I am assuming that your problems arise in the estimation of the model, not of the factor scores, correct?

No, these problems arise in the estimation of the maximum likelihood factor scores. I was using R code presented in the paper by Ryne Estabrook and Michael Neale.

http://www.ncbi.nlm.nih.gov/pmc/articles/PMC3773873/.

It seems that the more factors in the model, the more serious errorrs arise in the estimation of the maximum likelihood factor scores.

I have personally used the Estabrook/Neale method of estimating ML factor scores on models with 15 factors. It worked fine. With that being said, there are several nuances to doing this. You might have missed one. From memory, first you must fit your regular factor model to all the data. Then you fix all of the previously estimated parameters, free the factor means, and use only a single row of raw data. The only free parameter should be the factor means. The estimated factor means for row k are the ML factor score estimates for row k.

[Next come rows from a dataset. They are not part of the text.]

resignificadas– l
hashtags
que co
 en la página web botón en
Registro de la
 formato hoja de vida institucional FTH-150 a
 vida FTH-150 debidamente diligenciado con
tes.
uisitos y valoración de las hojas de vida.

The other piece is whether or not you use the latent covariance structure to get the posterior ML factor scores, a kind of empirical Bayes ML factor score. I found less sensitivity when using straight ML than in the posterior ML method.

I did everything like you wrote with one exception. By mistake I did not fix factor covariance. After correcting this error, everything works fine, although for some row of data (it works in the loop) still I get the warning:

In model 'Weighted Factor Score Model' NPSOL returned a non-zero status code 1. The final iterate satisfies the optimality conditions to the accuracy requested, but the sequence of iterates has not yet converged. NPSOL was terminated because no further improvement could be made in the merit function (Mx status GREEN).

I'm very glad that it worked! Little bugs like that often get in the way. I wouldn't worry too much about the Mx status Green. From our Wiki

"A value of 1 means that an optimal solution was found, but that the sequence of iterates did not converge. There are several reasons this can happen, including starting at the correct values. It generally does not indicate a problem. These estimates can generally be considered correct solutions, so this code is labeled (Mx status GREEN)."

http://openmx.psyc.virginia.edu/wiki/errors

Glad you and Hunter were able to resolve this. If you do have problems with larger numbers of factors, please let me know and I'll look into the method.

Ryne

Hi Ryne,

Can you share how to translate this weight algebra into RAM form from the LISREL-style? matrices used in Estabrook and Neale 2013?

mxAlgebra(name = "weight",

1 / (sqrt( 2 * pi) * sqrt(det(model.phi))) * exp(-.5 * (model.mu %&% solve(model.phi)))

)

Is phi the latent corner of S, and mu the latent columns in M?

PS: Is there a reference for the purpose of each matrix in the CFA implementation you and Mike used as an example?

If you have missing item data, Bartlett/Thompson regression factor scores can be more awkward to compute. ML factor scores will take care of missingness patterns very conveniently. However, the error distribution - and the expected variance of the latent trait factor scores - will vary as a function of how many and (if it's not a Rasch model) which of the items were measured.

Factor scores derived by ML from 0/1 type items are typically more precise, if the item responses are thought to derive from an underlying and normally distributed liability dimension.

I do not have missing data and my data are ordinal. If I understand you well, it is better in this situation to use the Bartlett / Thompson regression.

I think it's better to use ML, which takes care of the fact that the distances 1-2-3-4 are not necessarily equal intervals when the data are ordinal. The normal theory approach assumes an underlying normal distribution of liability with thresholds, so if, for example, only 1% of people answer category 1, then the left-most threshold would be -2.33 z-score units, and the average of people in that category would be less than that. If the next category accounted for 80%, then they would have an average z-score around -.5. Well, I hope you get the picture that using information about the relative frequencies in the different categories makes a difference when computing the factor score.